- Vivienne Newton Gray, from a 1946 newspaper
- Born: Vivienne E. Newton February 24, 1917 Teague, Texas, U.S.
- Died: November 25, 1988 (age 71) Marshall, Texas, U.S.
- Occupation(s): Teacher, social worker, Methodist missionary
- Known for: Missionary teacher in Liberia, 1948 to 1974
- Relatives: Bennie Dee Warner (foster son)

= Vivienne Newton Gray =

American educator

Vivienne E. Newton Gray (February 24, 1917 – November 25, 1988) was an American educator and social worker. She was a Methodist missionary teacher in Liberia from 1948 to 1974. She was also an administrator at Wiley College in Texas.

==Early life and education==
Newton was born in Teague, Texas, the daughter of Andrew John Newton and Della Gibson Newton. Her father was a Methodist minister.
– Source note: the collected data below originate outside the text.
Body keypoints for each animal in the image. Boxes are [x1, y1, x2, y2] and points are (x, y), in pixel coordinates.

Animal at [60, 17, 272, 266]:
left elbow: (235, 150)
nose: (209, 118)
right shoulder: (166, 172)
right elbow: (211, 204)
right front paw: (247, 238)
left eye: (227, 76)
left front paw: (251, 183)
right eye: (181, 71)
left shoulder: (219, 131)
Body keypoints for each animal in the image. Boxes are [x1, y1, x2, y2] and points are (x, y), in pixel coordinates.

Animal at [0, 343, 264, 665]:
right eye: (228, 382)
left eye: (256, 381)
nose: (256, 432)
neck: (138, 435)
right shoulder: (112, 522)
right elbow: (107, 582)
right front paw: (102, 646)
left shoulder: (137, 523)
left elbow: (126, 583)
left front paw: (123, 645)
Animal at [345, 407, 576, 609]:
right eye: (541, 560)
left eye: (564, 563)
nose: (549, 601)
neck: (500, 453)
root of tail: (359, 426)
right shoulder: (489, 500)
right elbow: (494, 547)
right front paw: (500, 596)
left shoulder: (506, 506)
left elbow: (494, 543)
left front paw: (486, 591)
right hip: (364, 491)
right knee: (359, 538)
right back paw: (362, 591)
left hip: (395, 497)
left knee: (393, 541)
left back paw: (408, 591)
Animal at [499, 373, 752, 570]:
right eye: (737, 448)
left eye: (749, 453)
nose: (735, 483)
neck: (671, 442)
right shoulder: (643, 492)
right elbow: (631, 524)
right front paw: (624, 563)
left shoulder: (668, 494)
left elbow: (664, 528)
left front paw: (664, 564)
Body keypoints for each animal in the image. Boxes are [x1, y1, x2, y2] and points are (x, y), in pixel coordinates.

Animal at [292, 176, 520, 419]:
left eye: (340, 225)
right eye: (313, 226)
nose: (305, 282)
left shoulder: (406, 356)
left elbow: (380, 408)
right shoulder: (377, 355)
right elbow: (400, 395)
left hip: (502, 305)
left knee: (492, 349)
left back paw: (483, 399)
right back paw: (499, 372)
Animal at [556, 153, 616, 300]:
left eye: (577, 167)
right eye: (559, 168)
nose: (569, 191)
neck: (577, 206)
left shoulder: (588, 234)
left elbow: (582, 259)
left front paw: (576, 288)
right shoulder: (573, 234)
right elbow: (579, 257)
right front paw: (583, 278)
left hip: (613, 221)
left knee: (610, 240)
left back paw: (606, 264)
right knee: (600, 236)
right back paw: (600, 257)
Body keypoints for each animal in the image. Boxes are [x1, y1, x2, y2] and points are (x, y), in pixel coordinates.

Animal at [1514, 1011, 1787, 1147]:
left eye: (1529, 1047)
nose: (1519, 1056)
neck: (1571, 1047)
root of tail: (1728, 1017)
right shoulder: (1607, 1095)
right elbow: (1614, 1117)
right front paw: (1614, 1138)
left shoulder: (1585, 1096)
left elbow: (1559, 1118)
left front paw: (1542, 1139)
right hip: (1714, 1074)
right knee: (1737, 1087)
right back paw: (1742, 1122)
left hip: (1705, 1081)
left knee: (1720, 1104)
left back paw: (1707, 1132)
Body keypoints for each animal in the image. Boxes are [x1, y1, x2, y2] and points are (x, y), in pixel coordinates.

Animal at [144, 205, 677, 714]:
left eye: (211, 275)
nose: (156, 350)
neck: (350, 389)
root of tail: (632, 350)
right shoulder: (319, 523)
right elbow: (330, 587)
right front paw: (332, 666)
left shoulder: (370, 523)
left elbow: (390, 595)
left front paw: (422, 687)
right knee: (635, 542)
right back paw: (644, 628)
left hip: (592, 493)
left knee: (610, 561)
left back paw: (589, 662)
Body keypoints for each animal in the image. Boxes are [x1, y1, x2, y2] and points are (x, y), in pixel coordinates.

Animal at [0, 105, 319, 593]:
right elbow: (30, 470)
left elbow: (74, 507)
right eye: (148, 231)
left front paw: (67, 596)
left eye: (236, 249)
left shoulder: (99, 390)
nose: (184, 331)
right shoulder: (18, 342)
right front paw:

She graduated from Wiley College, and earned a master's degree from Gammon Theological Seminary in Atlanta. She was a member of Delta Sigma Theta. She pursued further studies at Cornell University and the Boston University School of Theology.

==Career==
As a young woman, Gray was a member of the Women's Division of Christian Service staff of the United Methodist Church, working on projects in Wisconsin and Florida. In Liberia, Gray founded and ran a school at Gbarnga, and taught adult literacy and public health classes. She was named Liberia Teacher of the Year for 1968. She and her husband received the Liberian Star medal in 1974, for their services in Liberia.

Gray was director of admissions and alumni affairs at Wiley College in her later years. She frequently spoke at Methodist meetings and at women's club gatherings.

==Personal life==
Newton married a fellow Gammon Theological Seminary alumnus and missionary, Ulysses Samuel Gray Sr. They had two children, and several foster children in Liberia, including Bennie Dee Warner, who became vice president of Liberia in 1977. She died in 1988, at the age of 71, at her home in Marshall, Texas.